Material provided:

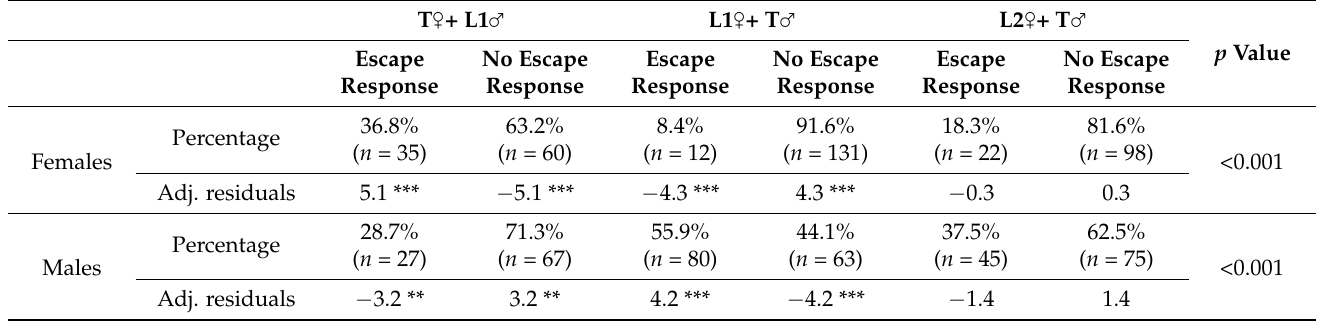
Table 14. Percentage of interaction events when females or males exhibited an escape response at the end of the interaction event and the adjusted standardized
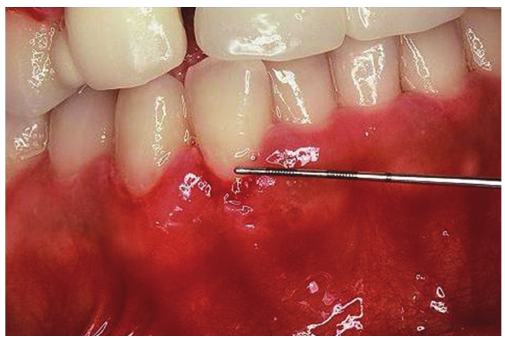
Figure 2: Gentle palpation with a periodontal probe elicited some desquamation of the gingiva around tooth no. 27.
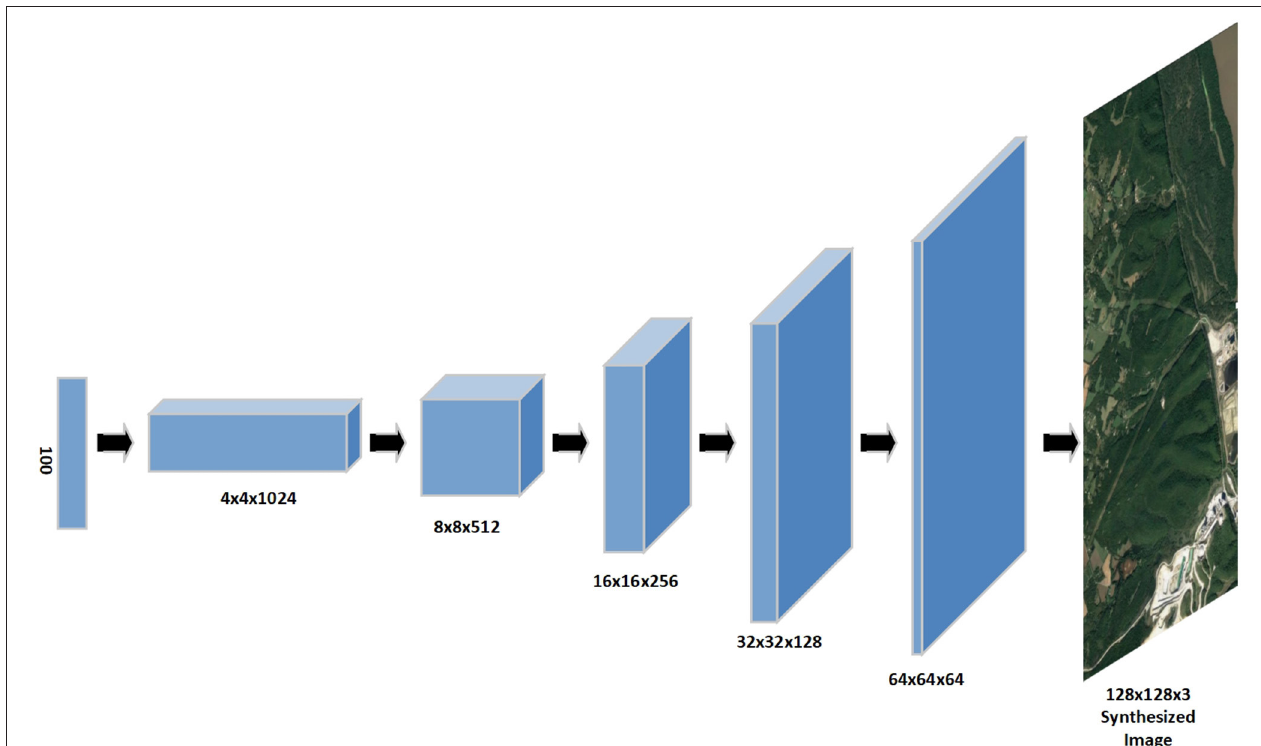
FIGURE 1 | Structure of generator network for 128 × 128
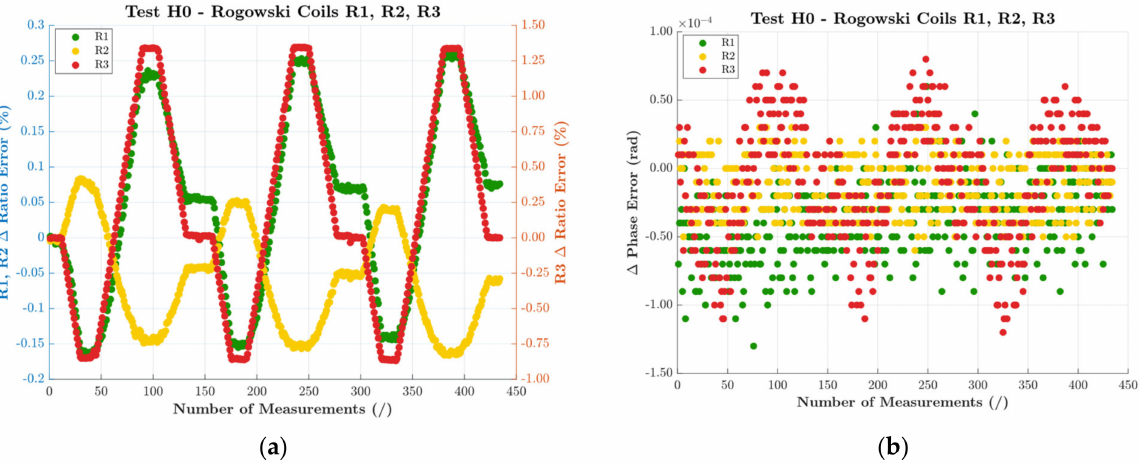
Figure 4. Results of the reference test performed with H0 and T1: ( a ) ratio error; ( b ) phase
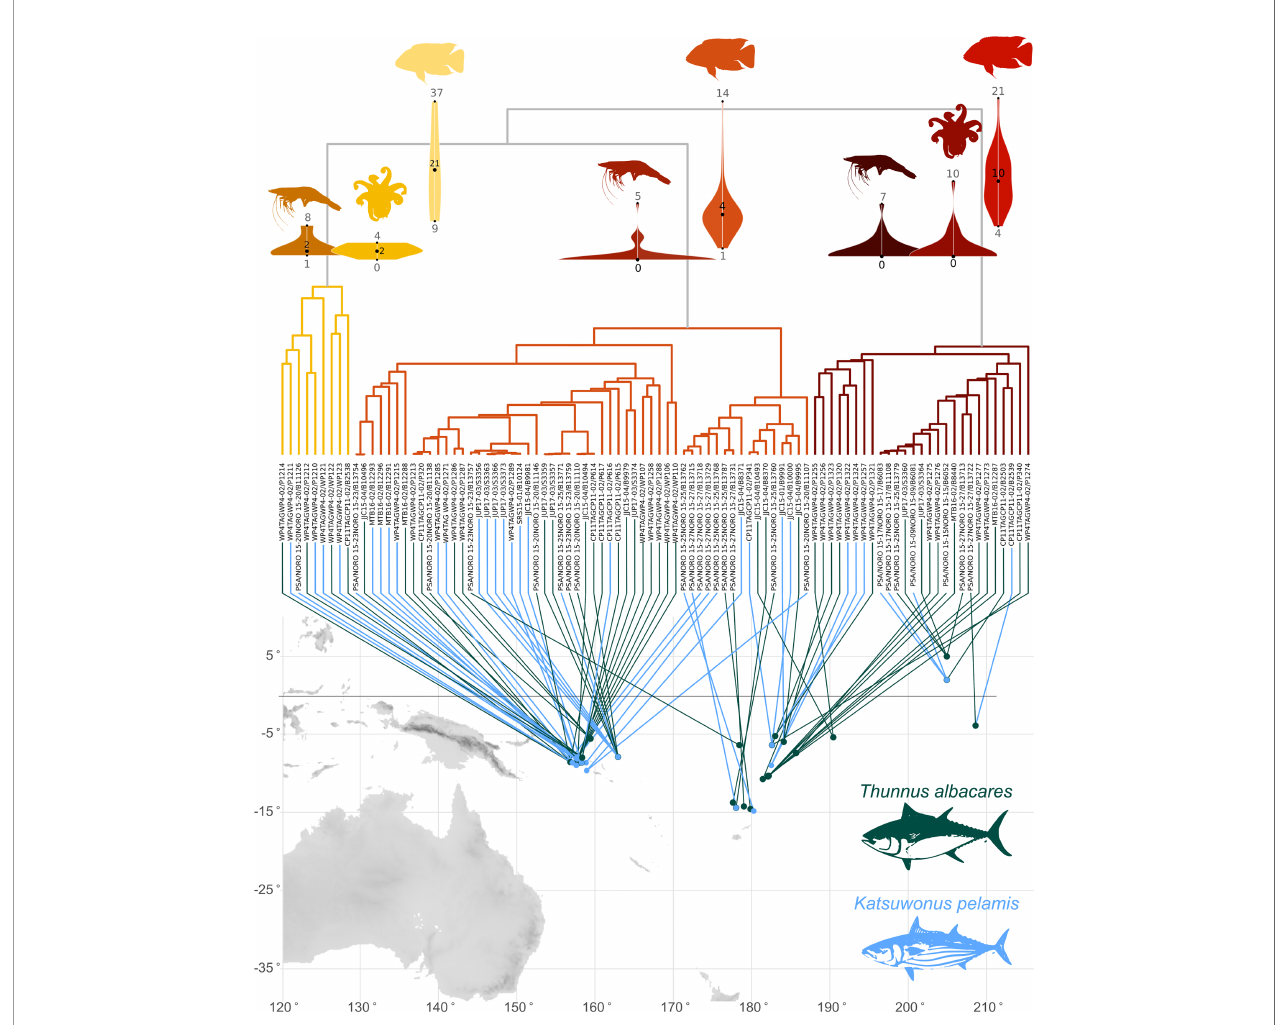
FIGURE 2 | Hierarchical clustering of Katsuwonus pelamis (light blue) and Thunnus albacares (dark green) prey captured across the Paci fi c during 2015-2017. Three mayor clusters are shown in yellow (Cluster 1), orange (Cluster 2) and red (Cluster 3). Violin plots above each cluster represent the mean number of Actinopterygii, Crustacea and Cephalopoda species present in the stomachs of K. pelamis and T. albacares within the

Requirement: Only the lines from the top of the material above down to the line bearing "Figure 4. Results", that line included, should be set down exactly; no pictures.

Solution for this task:
Table 14. Percentage of interaction events when females or males exhibited an escape response at the end of the interaction event and the adjusted standardized
Figure 2: Gentle palpation with a periodontal probe elicited some desquamation of the gingiva around tooth no. 27.
FIGURE 1 | Structure of generator network for 128 × 128
Figure 4. Results of the reference test performed with H0 and T1: ( a ) ratio error; ( b ) phase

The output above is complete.